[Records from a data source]
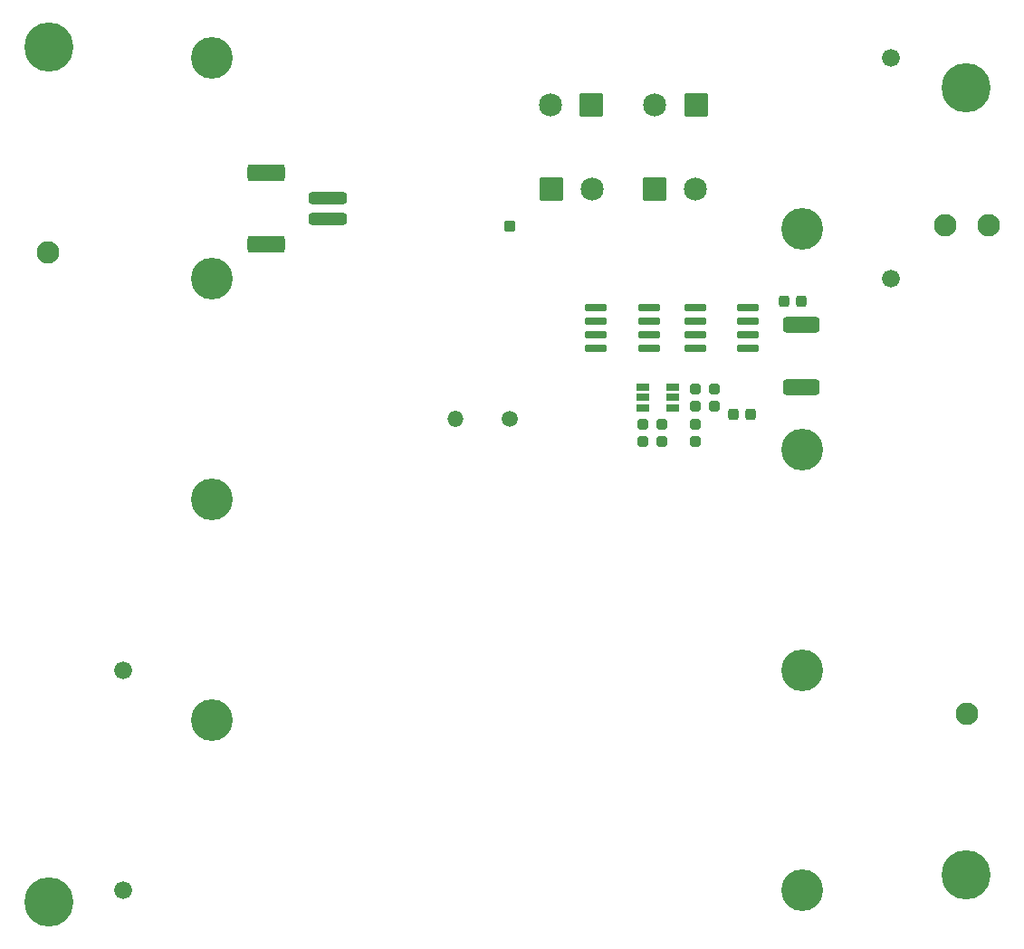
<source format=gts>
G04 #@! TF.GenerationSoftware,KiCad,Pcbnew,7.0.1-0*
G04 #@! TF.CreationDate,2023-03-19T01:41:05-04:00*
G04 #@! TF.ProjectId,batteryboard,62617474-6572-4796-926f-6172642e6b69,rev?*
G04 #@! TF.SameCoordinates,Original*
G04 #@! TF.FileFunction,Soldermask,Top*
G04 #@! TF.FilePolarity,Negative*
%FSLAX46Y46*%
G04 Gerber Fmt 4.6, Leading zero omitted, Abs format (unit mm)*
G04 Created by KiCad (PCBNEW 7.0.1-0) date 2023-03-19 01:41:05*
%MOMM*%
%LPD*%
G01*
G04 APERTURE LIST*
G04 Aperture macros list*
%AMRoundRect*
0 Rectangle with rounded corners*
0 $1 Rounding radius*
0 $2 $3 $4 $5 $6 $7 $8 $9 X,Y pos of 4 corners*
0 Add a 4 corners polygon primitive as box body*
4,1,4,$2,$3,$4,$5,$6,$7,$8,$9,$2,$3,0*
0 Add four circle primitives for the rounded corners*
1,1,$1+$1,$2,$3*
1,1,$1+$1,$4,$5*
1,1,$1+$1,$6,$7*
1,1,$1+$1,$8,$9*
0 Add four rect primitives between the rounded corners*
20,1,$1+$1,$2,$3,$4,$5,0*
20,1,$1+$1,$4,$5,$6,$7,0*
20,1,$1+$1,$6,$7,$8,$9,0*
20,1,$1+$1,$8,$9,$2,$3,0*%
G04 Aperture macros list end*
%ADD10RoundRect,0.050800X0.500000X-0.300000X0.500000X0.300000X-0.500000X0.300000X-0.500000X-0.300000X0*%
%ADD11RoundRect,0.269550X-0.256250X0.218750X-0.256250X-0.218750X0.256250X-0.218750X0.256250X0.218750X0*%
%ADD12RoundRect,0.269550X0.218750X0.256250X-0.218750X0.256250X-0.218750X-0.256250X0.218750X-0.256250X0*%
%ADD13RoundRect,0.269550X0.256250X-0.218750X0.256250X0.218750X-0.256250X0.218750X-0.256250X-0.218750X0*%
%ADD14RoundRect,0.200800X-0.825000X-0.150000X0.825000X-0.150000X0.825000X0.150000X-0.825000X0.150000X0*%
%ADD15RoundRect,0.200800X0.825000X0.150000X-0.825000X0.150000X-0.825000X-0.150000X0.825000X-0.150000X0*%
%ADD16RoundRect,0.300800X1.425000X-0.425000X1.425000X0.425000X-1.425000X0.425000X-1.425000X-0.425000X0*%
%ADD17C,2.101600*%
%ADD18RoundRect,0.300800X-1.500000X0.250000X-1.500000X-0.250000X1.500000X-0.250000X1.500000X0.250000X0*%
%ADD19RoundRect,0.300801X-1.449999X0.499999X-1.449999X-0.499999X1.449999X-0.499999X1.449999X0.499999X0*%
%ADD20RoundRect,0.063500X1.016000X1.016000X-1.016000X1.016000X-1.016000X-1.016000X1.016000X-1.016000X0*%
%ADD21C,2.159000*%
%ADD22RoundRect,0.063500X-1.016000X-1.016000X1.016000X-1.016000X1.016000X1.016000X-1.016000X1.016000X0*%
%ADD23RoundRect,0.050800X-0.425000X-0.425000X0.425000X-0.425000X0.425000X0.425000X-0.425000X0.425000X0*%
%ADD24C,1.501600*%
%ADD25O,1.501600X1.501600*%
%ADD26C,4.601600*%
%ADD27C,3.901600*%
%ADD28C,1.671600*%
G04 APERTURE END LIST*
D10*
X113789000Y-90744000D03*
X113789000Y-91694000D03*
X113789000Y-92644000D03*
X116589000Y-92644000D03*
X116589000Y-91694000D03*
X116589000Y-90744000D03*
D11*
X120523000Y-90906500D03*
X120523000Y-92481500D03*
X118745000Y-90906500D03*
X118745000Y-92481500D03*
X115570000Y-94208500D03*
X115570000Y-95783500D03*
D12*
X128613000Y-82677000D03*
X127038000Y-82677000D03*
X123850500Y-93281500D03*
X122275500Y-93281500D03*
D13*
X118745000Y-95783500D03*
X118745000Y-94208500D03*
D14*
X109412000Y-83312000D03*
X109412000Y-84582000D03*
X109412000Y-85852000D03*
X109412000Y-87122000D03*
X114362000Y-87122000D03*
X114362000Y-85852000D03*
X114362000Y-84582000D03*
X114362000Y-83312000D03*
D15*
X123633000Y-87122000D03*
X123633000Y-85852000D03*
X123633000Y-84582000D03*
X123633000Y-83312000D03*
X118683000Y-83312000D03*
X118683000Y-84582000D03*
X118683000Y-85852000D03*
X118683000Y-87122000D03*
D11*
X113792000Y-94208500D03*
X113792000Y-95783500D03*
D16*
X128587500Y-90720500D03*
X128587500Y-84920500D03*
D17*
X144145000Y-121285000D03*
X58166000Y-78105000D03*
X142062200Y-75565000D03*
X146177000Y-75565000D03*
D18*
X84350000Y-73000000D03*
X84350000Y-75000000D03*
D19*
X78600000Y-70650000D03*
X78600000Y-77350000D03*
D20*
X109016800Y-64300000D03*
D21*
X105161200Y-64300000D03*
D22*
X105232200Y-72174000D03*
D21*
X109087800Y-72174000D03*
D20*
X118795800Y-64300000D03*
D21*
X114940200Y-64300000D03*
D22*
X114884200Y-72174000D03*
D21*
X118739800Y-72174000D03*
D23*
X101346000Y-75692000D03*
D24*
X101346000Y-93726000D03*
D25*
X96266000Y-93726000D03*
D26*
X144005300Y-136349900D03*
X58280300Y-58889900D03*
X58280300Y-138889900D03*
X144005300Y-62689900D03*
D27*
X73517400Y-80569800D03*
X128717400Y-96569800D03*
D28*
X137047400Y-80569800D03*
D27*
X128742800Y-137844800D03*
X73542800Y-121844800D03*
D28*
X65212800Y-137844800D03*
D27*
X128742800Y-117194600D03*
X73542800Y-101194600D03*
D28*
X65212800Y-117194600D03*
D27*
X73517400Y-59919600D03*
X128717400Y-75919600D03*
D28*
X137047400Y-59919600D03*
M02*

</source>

▶ [EXERCISE INSTRUCTIONS] No pictures go in the copy. Set down all the data exactly.

▶ [TASK OUTPUT]
<source format=gts>
G04 #@! TF.GenerationSoftware,KiCad,Pcbnew,7.0.1-0*
G04 #@! TF.CreationDate,2023-03-19T01:41:05-04:00*
G04 #@! TF.ProjectId,batteryboard,62617474-6572-4796-926f-6172642e6b69,rev?*
G04 #@! TF.SameCoordinates,Original*
G04 #@! TF.FileFunction,Soldermask,Top*
G04 #@! TF.FilePolarity,Negative*
%FSLAX46Y46*%
G04 Gerber Fmt 4.6, Leading zero omitted, Abs format (unit mm)*
G04 Created by KiCad (PCBNEW 7.0.1-0) date 2023-03-19 01:41:05*
%MOMM*%
%LPD*%
G01*
G04 APERTURE LIST*
G04 Aperture macros list*
%AMRoundRect*
0 Rectangle with rounded corners*
0 $1 Rounding radius*
0 $2 $3 $4 $5 $6 $7 $8 $9 X,Y pos of 4 corners*
0 Add a 4 corners polygon primitive as box body*
4,1,4,$2,$3,$4,$5,$6,$7,$8,$9,$2,$3,0*
0 Add four circle primitives for the rounded corners*
1,1,$1+$1,$2,$3*
1,1,$1+$1,$4,$5*
1,1,$1+$1,$6,$7*
1,1,$1+$1,$8,$9*
0 Add four rect primitives between the rounded corners*
20,1,$1+$1,$2,$3,$4,$5,0*
20,1,$1+$1,$4,$5,$6,$7,0*
20,1,$1+$1,$6,$7,$8,$9,0*
20,1,$1+$1,$8,$9,$2,$3,0*%
G04 Aperture macros list end*
%ADD10RoundRect,0.050800X0.500000X-0.300000X0.500000X0.300000X-0.500000X0.300000X-0.500000X-0.300000X0*%
%ADD11RoundRect,0.269550X-0.256250X0.218750X-0.256250X-0.218750X0.256250X-0.218750X0.256250X0.218750X0*%
%ADD12RoundRect,0.269550X0.218750X0.256250X-0.218750X0.256250X-0.218750X-0.256250X0.218750X-0.256250X0*%
%ADD13RoundRect,0.269550X0.256250X-0.218750X0.256250X0.218750X-0.256250X0.218750X-0.256250X-0.218750X0*%
%ADD14RoundRect,0.200800X-0.825000X-0.150000X0.825000X-0.150000X0.825000X0.150000X-0.825000X0.150000X0*%
%ADD15RoundRect,0.200800X0.825000X0.150000X-0.825000X0.150000X-0.825000X-0.150000X0.825000X-0.150000X0*%
%ADD16RoundRect,0.300800X1.425000X-0.425000X1.425000X0.425000X-1.425000X0.425000X-1.425000X-0.425000X0*%
%ADD17C,2.101600*%
%ADD18RoundRect,0.300800X-1.500000X0.250000X-1.500000X-0.250000X1.500000X-0.250000X1.500000X0.250000X0*%
%ADD19RoundRect,0.300801X-1.449999X0.499999X-1.449999X-0.499999X1.449999X-0.499999X1.449999X0.499999X0*%
%ADD20RoundRect,0.063500X1.016000X1.016000X-1.016000X1.016000X-1.016000X-1.016000X1.016000X-1.016000X0*%
%ADD21C,2.159000*%
%ADD22RoundRect,0.063500X-1.016000X-1.016000X1.016000X-1.016000X1.016000X1.016000X-1.016000X1.016000X0*%
%ADD23RoundRect,0.050800X-0.425000X-0.425000X0.425000X-0.425000X0.425000X0.425000X-0.425000X0.425000X0*%
%ADD24C,1.501600*%
%ADD25O,1.501600X1.501600*%
%ADD26C,4.601600*%
%ADD27C,3.901600*%
%ADD28C,1.671600*%
G04 APERTURE END LIST*
D10*
X113789000Y-90744000D03*
X113789000Y-91694000D03*
X113789000Y-92644000D03*
X116589000Y-92644000D03*
X116589000Y-91694000D03*
X116589000Y-90744000D03*
D11*
X120523000Y-90906500D03*
X120523000Y-92481500D03*
X118745000Y-90906500D03*
X118745000Y-92481500D03*
X115570000Y-94208500D03*
X115570000Y-95783500D03*
D12*
X128613000Y-82677000D03*
X127038000Y-82677000D03*
X123850500Y-93281500D03*
X122275500Y-93281500D03*
D13*
X118745000Y-95783500D03*
X118745000Y-94208500D03*
D14*
X109412000Y-83312000D03*
X109412000Y-84582000D03*
X109412000Y-85852000D03*
X109412000Y-87122000D03*
X114362000Y-87122000D03*
X114362000Y-85852000D03*
X114362000Y-84582000D03*
X114362000Y-83312000D03*
D15*
X123633000Y-87122000D03*
X123633000Y-85852000D03*
X123633000Y-84582000D03*
X123633000Y-83312000D03*
X118683000Y-83312000D03*
X118683000Y-84582000D03*
X118683000Y-85852000D03*
X118683000Y-87122000D03*
D11*
X113792000Y-94208500D03*
X113792000Y-95783500D03*
D16*
X128587500Y-90720500D03*
X128587500Y-84920500D03*
D17*
X144145000Y-121285000D03*
X58166000Y-78105000D03*
X142062200Y-75565000D03*
X146177000Y-75565000D03*
D18*
X84350000Y-73000000D03*
X84350000Y-75000000D03*
D19*
X78600000Y-70650000D03*
X78600000Y-77350000D03*
D20*
X109016800Y-64300000D03*
D21*
X105161200Y-64300000D03*
D22*
X105232200Y-72174000D03*
D21*
X109087800Y-72174000D03*
D20*
X118795800Y-64300000D03*
D21*
X114940200Y-64300000D03*
D22*
X114884200Y-72174000D03*
D21*
X118739800Y-72174000D03*
D23*
X101346000Y-75692000D03*
D24*
X101346000Y-93726000D03*
D25*
X96266000Y-93726000D03*
D26*
X144005300Y-136349900D03*
X58280300Y-58889900D03*
X58280300Y-138889900D03*
X144005300Y-62689900D03*
D27*
X73517400Y-80569800D03*
X128717400Y-96569800D03*
D28*
X137047400Y-80569800D03*
D27*
X128742800Y-137844800D03*
X73542800Y-121844800D03*
D28*
X65212800Y-137844800D03*
D27*
X128742800Y-117194600D03*
X73542800Y-101194600D03*
D28*
X65212800Y-117194600D03*
D27*
X73517400Y-59919600D03*
X128717400Y-75919600D03*
D28*
X137047400Y-59919600D03*
M02*

</source>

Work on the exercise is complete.